The amount of work that is required of you as a UC Berkeley student honestly came as a surprise to me. The most significant difference in terms of academics between UCB and UoA is the way that the courses are structured. At Berkeley, there is a greater emphasis on homework and class attendance (i.e. coursework), whereas UoA generally places a much higher weighting on our final exams. Berkeley also tends to be more old fashioned, preferring blackboards and overall less use of online/digital resources, such as lecture recordings and piazza that we take for granted back at home. Ironically, I probably have the highest attendance rate over the 15 weeks on the exchange than any other semester that I’ve completed.
As most of the classes at Berkeley weren’t recorded, it was a bit difficult to plan trips during the semester, aside from the occasional thirty-minute BART ride to San Francisco. It’s probably best to travel during the Thanksgiving break, or before and after the semester. That being said, I did end planning some last-minute trips to Chicago for a weekend and LA over thanksgiving. I’d recommend finding friends and planning your trips early in the semester to save on airfares and accommodation costs. Do be aware that for budget airlines, carryon bags may include an additional fee (only the personal item, e.g. backpack is included in the ticket price).
Another handy tip: make sure to extend your friend group outside of just exchange/international students – the locals might be able to show you around!
Getting around the Berkeley area is relatively easy; each student is given a student clipper card, which allows free transit via bus around the east bay area (Berkeley + Oakland mainly). A campus shuttle is also available to students free of charge, and they operate very late into the night (for those late-night study sessions). If you do plan to travel around the bay area, the BART (bay area rapid transit) is your best friend. Just load up your clipper card at the stations, and you’ll be good to go. Another great way to travel around is by using the lyft bikes! They’re super convenient, students get a one-month free membership, and you won’t have to worry about getting your bike stolen.
I found that the food options around campus were quite pricey and weren’t very good (in my opinion). There are better restaurants in the downtown Berkeley area, as well as Oakland, which has heaps of great Korean restaurants. And yes, the bubble tea/boba culture also exists in Berkeley, with numerous places to get your fix if that’s what you’re into. Also, for full-service restaurants where the server takes your order, and you pay at your table, don’t forget to tip! They usually expect a tip of around 15% depending on the service (and how generous you’re feeling).

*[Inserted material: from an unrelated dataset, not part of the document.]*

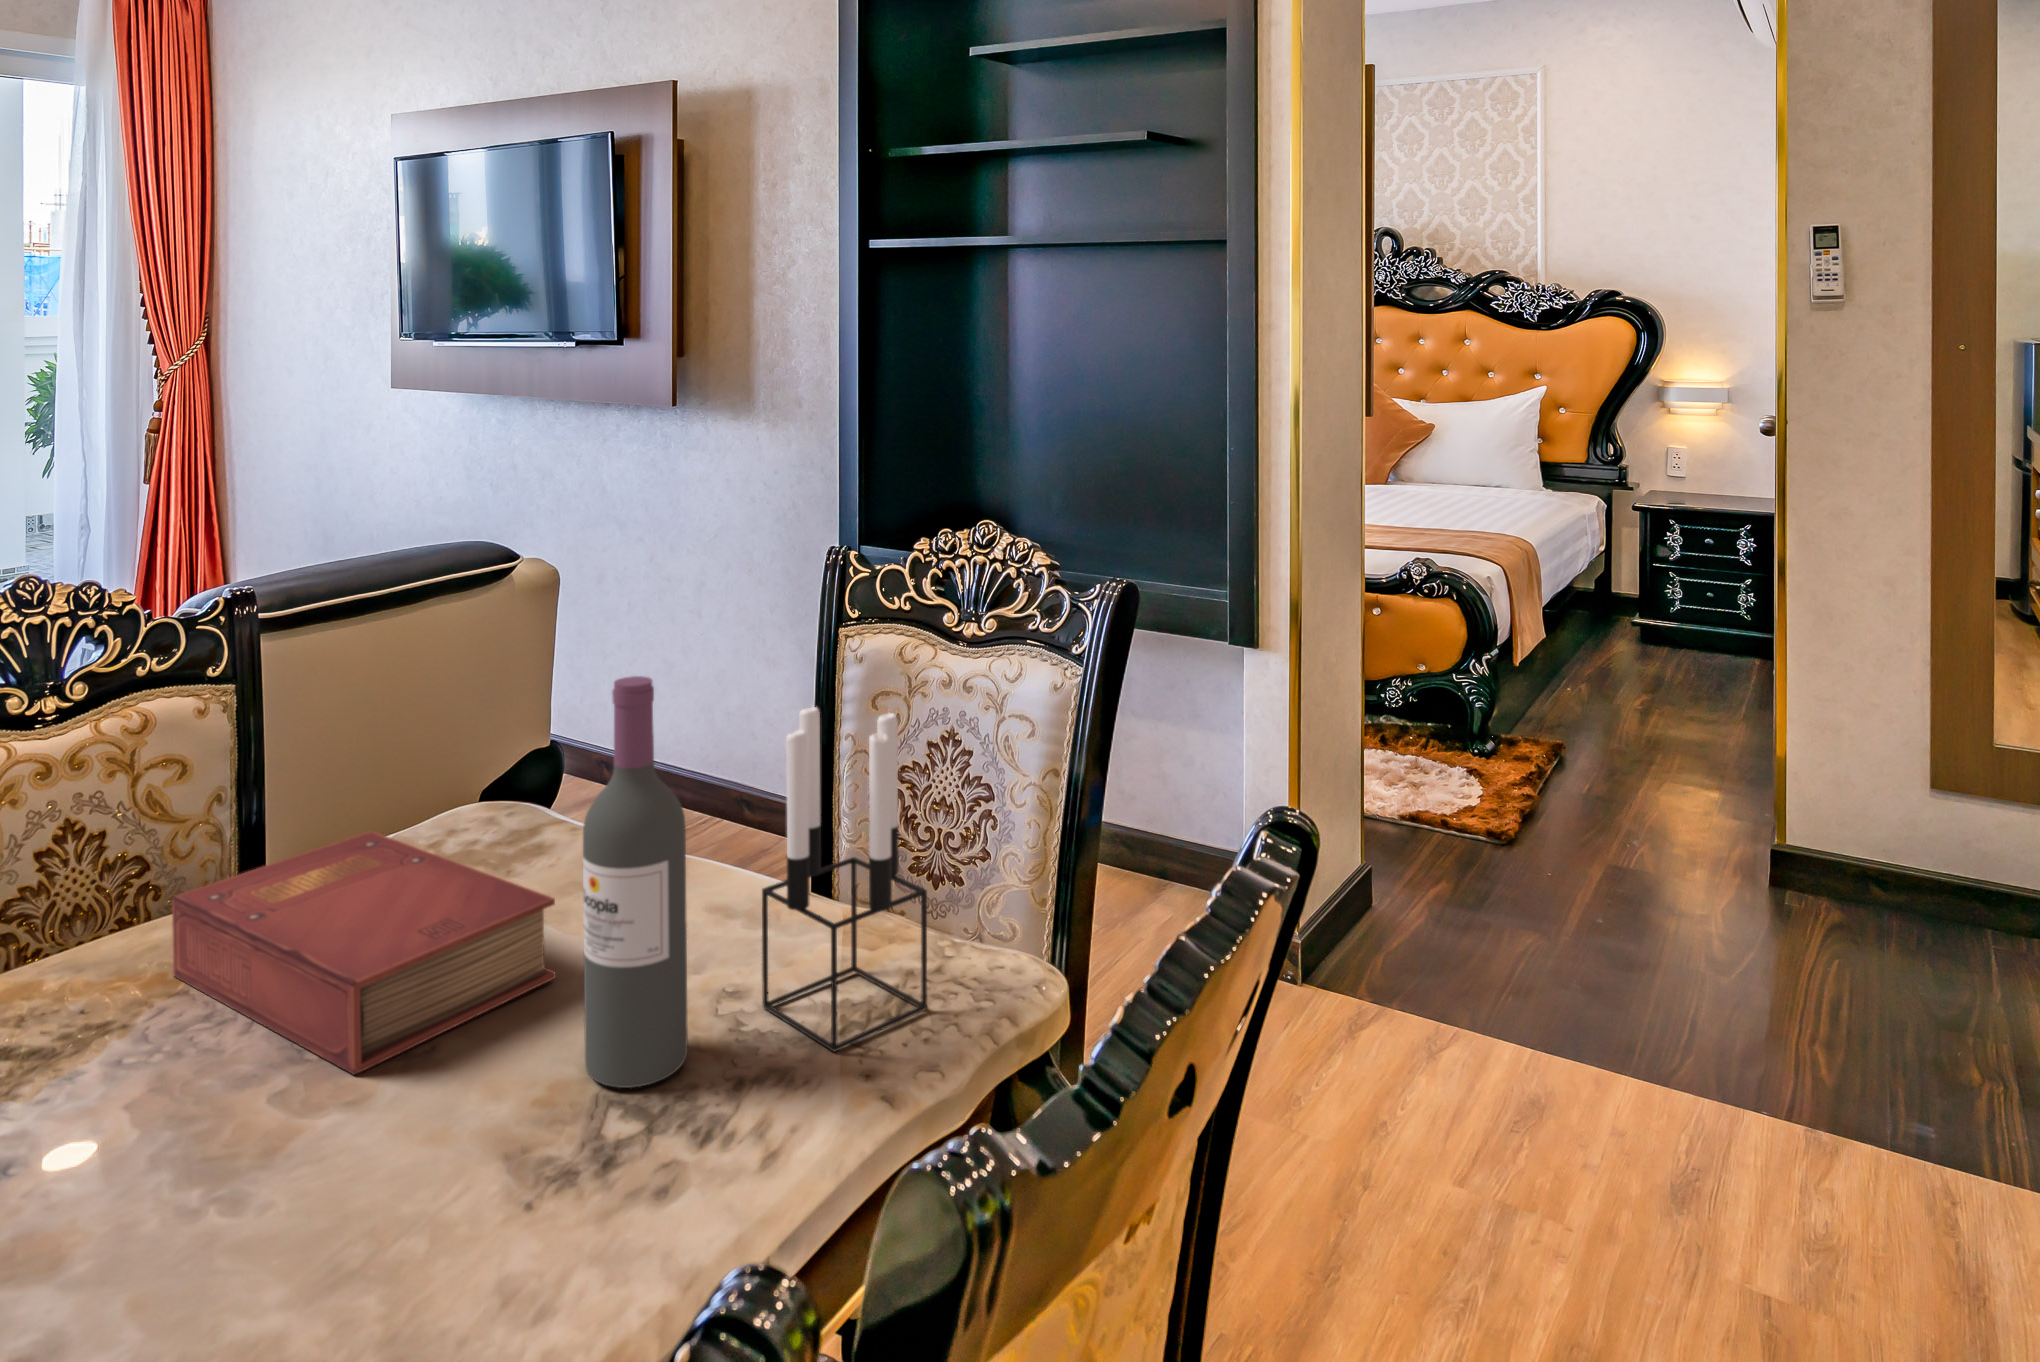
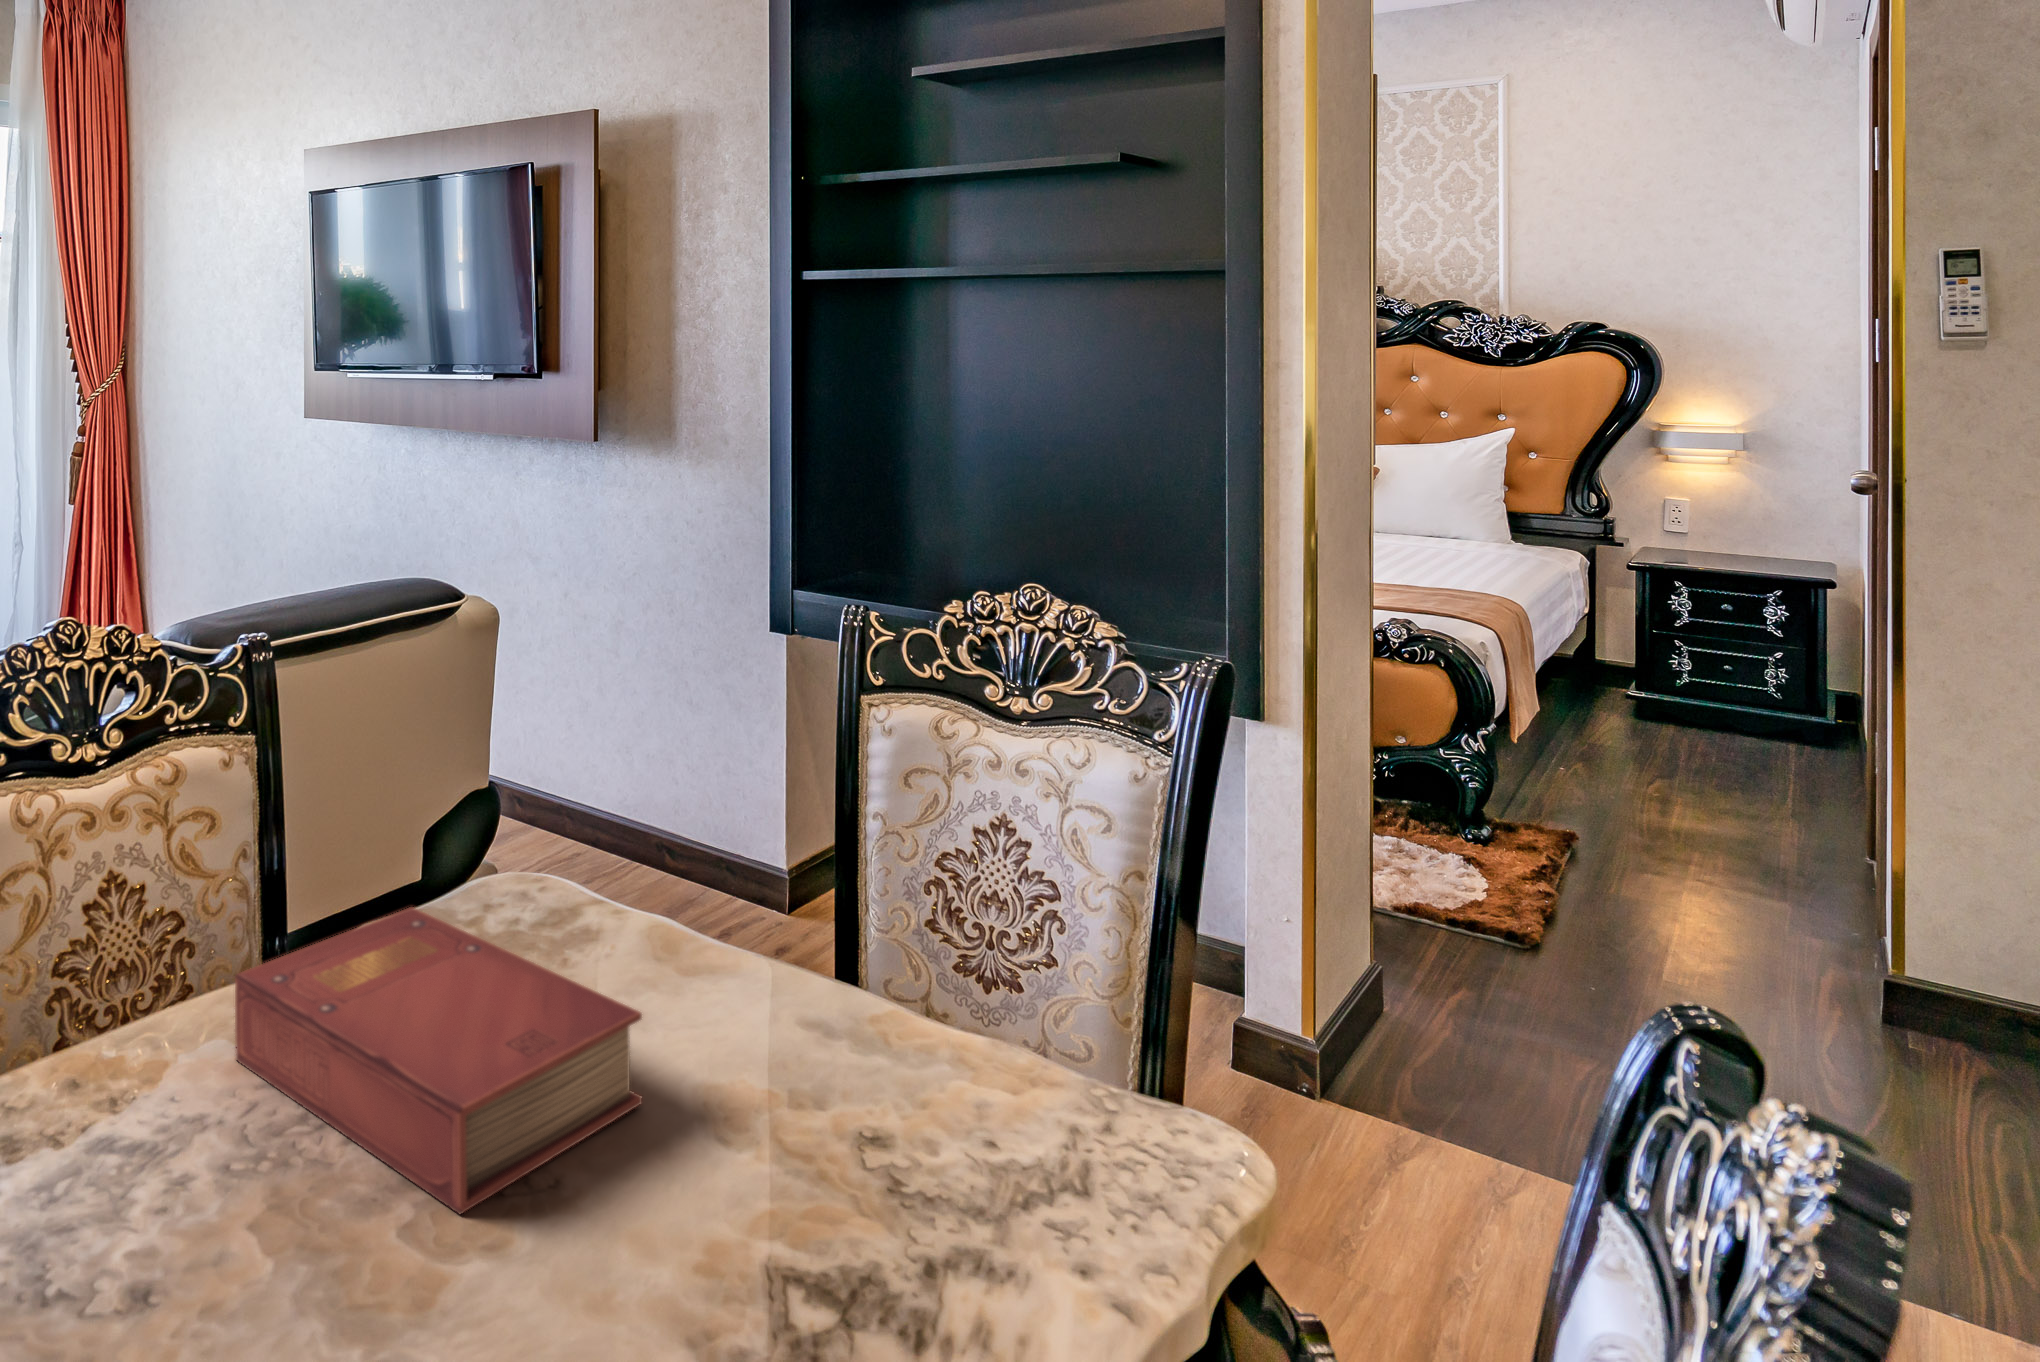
wine bottle: present [583,676,688,1088] -> none [717,776,838,1272]
candle holder: present [762,707,927,1052] -> none [897,809,1105,1246]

Ultimately, my semester at Berkeley was one of the most challenging and rewarding of my university career. Just as I had acclimatised to the Berkeley life, my four months here at Berkeley has come to an end. Leaving is bittersweet; I’m excited to see my friends and family back at home again, but I will inevitably miss the friends I’ve met here at Berkeley. I’m very grateful to have had the opportunity to expand my horizons, grow as an individual and meet life-long friends.
Getting all the paperwork (visa/course approvals/housing/insurance, etc.) sorted will be tedious, and you may find it hard to accommodate yourself in a new environment. But it honestly is a once in a life-time experience (when else in your life will you ever go on a university exchange again?) that isn’t to be missed. I’d highly recommend anyone thinking about going on exchange to go for it.